I have long enjoyed “The Crown” for its fabulously expensive and sumptuousl­y produced take on 20th-century history. But that doesn’t mean I really care about the royal family. I’m American, and we fired our king in 1776.

And as for the “controvers­y” surroundin­g Prince Harry and his wife, the former “Suits” star, and the rest of the Windsors, I am reminded of the old phrase Bill Clinton used to employ when he wanted to skirt the issue: “I don’t have a dog in that fight.”

But as a TV reviewer, I do have a metaphoric­al canine in the broadcasti­ng business and the nature of nonfiction storytelli­ng and narrative explicatio­n.

And my fight is not with the self-exiled couple, but with Netflix itself.

Watching the opening moments of “Harry & Meghan,” we’re confronted with a film that never seems to get started or get to the point, a point, any point.

The subjects continuall­y turn to the camera and declare, “We want to tell our story.” So tell it, already!

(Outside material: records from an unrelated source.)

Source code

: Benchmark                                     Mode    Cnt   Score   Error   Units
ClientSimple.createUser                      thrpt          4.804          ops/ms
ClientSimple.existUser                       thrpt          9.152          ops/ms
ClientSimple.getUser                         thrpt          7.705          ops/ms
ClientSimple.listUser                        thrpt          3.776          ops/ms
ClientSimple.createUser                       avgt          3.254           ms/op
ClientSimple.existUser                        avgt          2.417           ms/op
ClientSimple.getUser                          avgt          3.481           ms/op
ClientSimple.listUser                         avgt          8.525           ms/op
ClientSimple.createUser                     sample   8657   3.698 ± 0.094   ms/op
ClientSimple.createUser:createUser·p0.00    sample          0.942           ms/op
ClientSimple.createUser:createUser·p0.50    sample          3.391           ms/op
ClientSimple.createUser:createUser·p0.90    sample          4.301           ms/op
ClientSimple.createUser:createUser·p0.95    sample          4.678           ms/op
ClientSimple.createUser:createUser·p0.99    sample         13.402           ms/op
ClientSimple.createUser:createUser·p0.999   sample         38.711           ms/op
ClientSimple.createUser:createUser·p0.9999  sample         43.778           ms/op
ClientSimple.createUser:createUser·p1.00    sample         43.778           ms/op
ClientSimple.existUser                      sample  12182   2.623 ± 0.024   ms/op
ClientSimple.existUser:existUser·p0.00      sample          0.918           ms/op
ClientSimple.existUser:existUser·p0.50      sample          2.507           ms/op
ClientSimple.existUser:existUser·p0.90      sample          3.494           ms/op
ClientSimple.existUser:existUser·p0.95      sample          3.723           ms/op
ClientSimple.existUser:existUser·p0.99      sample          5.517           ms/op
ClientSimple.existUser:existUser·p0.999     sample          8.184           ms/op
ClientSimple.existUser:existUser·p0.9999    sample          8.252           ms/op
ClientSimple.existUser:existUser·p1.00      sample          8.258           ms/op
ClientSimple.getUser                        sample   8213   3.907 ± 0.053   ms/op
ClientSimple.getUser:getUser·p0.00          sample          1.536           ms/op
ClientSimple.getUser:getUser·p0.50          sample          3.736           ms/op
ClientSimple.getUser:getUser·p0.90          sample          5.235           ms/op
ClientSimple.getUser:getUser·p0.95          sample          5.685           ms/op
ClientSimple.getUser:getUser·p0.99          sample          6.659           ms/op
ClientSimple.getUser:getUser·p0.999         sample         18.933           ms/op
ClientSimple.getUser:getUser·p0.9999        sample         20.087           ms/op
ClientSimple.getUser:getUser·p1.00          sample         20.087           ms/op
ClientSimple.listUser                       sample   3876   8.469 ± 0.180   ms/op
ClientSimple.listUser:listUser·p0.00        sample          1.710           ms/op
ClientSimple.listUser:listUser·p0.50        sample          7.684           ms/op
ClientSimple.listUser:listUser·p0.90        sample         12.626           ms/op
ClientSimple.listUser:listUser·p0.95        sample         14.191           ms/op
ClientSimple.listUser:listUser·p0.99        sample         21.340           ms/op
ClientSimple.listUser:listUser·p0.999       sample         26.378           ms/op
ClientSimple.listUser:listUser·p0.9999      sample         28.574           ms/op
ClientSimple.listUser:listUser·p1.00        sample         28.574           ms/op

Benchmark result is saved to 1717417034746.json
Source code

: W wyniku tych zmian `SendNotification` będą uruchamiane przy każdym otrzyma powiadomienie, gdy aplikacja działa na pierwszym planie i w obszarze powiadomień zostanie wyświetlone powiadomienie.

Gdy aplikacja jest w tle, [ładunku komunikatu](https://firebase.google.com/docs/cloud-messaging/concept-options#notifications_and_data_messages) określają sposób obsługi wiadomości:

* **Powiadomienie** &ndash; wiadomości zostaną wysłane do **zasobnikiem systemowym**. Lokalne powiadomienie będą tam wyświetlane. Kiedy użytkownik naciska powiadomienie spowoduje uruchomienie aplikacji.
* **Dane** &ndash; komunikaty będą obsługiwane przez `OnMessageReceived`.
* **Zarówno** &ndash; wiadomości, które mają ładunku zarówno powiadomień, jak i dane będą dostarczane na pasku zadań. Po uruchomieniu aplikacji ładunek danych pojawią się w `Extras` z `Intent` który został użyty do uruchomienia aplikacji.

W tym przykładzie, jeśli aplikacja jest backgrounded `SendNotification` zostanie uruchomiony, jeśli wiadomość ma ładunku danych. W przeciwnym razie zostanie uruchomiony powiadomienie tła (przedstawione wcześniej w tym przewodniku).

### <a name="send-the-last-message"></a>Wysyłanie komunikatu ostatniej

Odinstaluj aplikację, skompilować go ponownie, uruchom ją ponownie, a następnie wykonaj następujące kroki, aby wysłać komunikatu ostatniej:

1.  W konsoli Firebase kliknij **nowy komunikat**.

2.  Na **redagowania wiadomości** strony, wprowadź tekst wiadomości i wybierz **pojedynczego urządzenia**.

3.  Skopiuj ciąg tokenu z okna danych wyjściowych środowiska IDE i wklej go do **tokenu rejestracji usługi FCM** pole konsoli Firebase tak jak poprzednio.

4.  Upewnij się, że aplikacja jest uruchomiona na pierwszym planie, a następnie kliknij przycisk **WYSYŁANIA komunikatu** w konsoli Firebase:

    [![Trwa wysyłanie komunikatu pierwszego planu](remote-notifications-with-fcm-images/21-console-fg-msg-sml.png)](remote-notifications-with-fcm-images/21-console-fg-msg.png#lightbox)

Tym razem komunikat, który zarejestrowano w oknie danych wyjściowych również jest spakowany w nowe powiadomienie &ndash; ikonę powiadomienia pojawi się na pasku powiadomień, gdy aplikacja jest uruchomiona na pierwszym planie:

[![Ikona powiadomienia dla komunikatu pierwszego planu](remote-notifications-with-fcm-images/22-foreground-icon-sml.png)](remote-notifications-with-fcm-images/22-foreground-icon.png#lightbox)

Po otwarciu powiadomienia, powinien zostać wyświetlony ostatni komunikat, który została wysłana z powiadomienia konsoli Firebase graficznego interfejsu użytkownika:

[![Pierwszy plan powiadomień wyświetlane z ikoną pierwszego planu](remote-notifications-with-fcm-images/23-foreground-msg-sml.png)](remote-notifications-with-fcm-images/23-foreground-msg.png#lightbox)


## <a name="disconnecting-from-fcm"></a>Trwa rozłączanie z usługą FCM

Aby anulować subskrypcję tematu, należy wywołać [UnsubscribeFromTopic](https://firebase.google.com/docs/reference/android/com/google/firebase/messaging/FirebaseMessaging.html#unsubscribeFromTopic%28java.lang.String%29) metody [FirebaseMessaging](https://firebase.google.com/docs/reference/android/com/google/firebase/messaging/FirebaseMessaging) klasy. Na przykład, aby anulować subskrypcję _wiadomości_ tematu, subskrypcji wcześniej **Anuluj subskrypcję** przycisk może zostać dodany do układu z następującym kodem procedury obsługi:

We’re watching!

In its defense, we do get to see toddler Archie stare into a Montecito sunset and declare that it’s “pretty.”

A few minutes later they turn to us again and say, “Just why are we making this film?” You mean the film I’m already eight minutes into? You should have thought of that before you started! Why are you wasting our time with all this formerly royal rumination? “Where,” as Walter Mondale so famously quoted Wendy’s pitchwoman Clara Peller, “is the beef?”

I’m sure Fleet Street tabloids are having a field day with this effort. And Harry intimates at one point that “the media” is his real target. But I’m not sure I have the hours to spend finding out more.

Since most of what I know about the royals is from “The Crown,” it occurred to me that a former cable TV star and the son of Princess Diana — that most fabulous of royals — might not be cut out to become second-tier personalit­ies in the family firm.

As “The Crown” told us, Prince Philip and Princess Anne spent most of their profession­al lives dutifully cutting ribbons, making brief remarks and shaking hands at ball bearing factories in Sheffield and other provincial cities. Glamour does not quite come to mind.

So you can see why two personalit­ies with enough self-regard to make a series like “Harry & Meghan” might want to decamp for California.

It’s a bit ironic that Netflix, home to “The Crown,” has also created a culture of serialized documentar­y time-wasters, from the hundreds of multipart true-crime bingers to the banalities of “Tiger King.” An audience has clearly been found for such fare, and for “Harry & Meghan.”

› Hulu streams the new FX series “Kindred,” adapted from a novel by Hugo Award-winner Octavia Butler.

After selling a family brownstone in Brooklyn, a woman (Mallori Johnson) moves to Los Angeles to jump-start her writing career. After receiving a chilly reception from relatives she hoped would embrace her, she retreats to a home purchased sight unseen, where she is haunted by visions of her enslaved ancestors’ past.